I doubt my pitch was perfect (I'm pretty sure it wasn't), I don't do sound as just a hearing thing anyway, I like to feel it, if I can't feel it I can't know if it will fit properly.

Anyway they came over to me and I looked up, "I'm afraid your arms are too short for the flute," he said.

"What about the picalo?" I asked - I was desperate to play the flute - this was because a blue telepathic animated character out of a cartoon series called Ulysses 31 played an epic flute made of gold and lights that she vanquished monsters with. Also I had curly hair - somehow I felt that meant I was destined for the flute.

He hesitated, "you have to learn the flute first before the picalo." He said gravely and I left the music room once more with the angry confused mist of shame and tears and snot.

My mother was furious but we could not afford flute stuff outside of the special schools programme.

Then because you know I never know when to quit I went for the choir in the final year of juniors with the same woman. But I was sick on the day the auditions were supposed to happen. When I got back there were four people out of the entire year who were too bad to go in the choir - they were the people I had extra reading lessons with in the special room.

I am a shy person. I was still determined, I was made to stand in the school hall in front of the entire year and given a piece of sheet music that the teacher knew I could not read. I didn't even know what the song was going to be. I was petrified, everyone knew I wanted to be an opera singer (it was down as part of my three fold dream which involved being a spaceman and archeologist so I could look at rocks - I thought as an opera singing I would get to design the costumes, write the stories and build the sets as well as doing singing, dancing and acting).

I recognised the song, I tried to sing, my voice stuck but then it unstuck and I started to sing.

The teacher loomed in putting her ear right in front of my mouth making comments. But I wanted to be in the choir so much I kept going.

She stopped the music, and announced I was in tune but too quiet and there was no place in the choir for people who couldn't pull their weight. Everyone knew how much I wanted to be in the choir. I don't know if I imagined it but at this point I was sure they were all laughing at me. My form tutor came and rescued me and sat on the stairs with me whilst I cried.

"Hey we can't all be good at everything, what if I told you you hadn't gotten onto the football team? You wouldn't be crying then would you?" we both knew I would never have gone for it as I was still learning to run without falling over at this point.

"I would." I said and she looked at me sitting there in her sports outfit she never took off - she knew me and sports, "if I'd tried out for the football team it would be because I wanted to play football so of course I'd be upset if I didn't get it especially if I was then told I was rubbish and would never be able to do it, in front of EVERYBODY."

Required actions
1. For each statement about the account, answer yes or no and quote the words from it that decide the matter. (a) The narrator was told that their arms were too short for the flute. (b) The narrator's family paid for flute lessons outside school. (c) At the choir audition, the teacher said the narrator was out of tune.
2. Please retype the account, starting at "Anyway they came" and ending at "tears and snot.".
3. According to the account, what did the character from Ulysses 31 use to vanquish monsters?
The rows aren't needed for anything here.

[Source texts of formatted documents]
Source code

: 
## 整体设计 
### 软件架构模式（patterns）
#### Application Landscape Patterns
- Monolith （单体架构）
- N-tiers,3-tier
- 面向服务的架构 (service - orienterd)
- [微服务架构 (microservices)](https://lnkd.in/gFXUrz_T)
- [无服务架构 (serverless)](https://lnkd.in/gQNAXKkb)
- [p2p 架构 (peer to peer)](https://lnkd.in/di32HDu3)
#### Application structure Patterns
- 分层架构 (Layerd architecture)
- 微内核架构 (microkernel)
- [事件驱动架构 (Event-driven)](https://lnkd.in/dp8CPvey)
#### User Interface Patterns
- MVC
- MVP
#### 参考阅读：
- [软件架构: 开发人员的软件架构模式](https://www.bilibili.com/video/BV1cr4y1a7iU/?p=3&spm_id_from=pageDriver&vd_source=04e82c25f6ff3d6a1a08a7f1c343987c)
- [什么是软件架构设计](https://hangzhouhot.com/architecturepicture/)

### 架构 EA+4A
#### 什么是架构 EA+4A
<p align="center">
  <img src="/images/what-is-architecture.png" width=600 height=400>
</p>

Results
1.
(a) Yes: "I'm afraid your arms are too short for the flute"
(b) No: "we could not afford flute stuff outside of the special schools programme"
(c) No: "announced I was in tune but too quiet"

2.
Anyway they came over to me and I looked up, "I'm afraid your arms are too short for the flute," he said.

"What about the picalo?" I asked - I was desperate to play the flute - this was because a blue telepathic animated character out of a cartoon series called Ulysses 31 played an epic flute made of gold and lights that she vanquished monsters with. Also I had curly hair - somehow I felt that meant I was destined for the flute.

He hesitated, "you have to learn the flute first before the picalo." He said gravely and I left the music room once more with the angry confused mist of shame and tears and snot.

3. An epic flute made of gold and lights.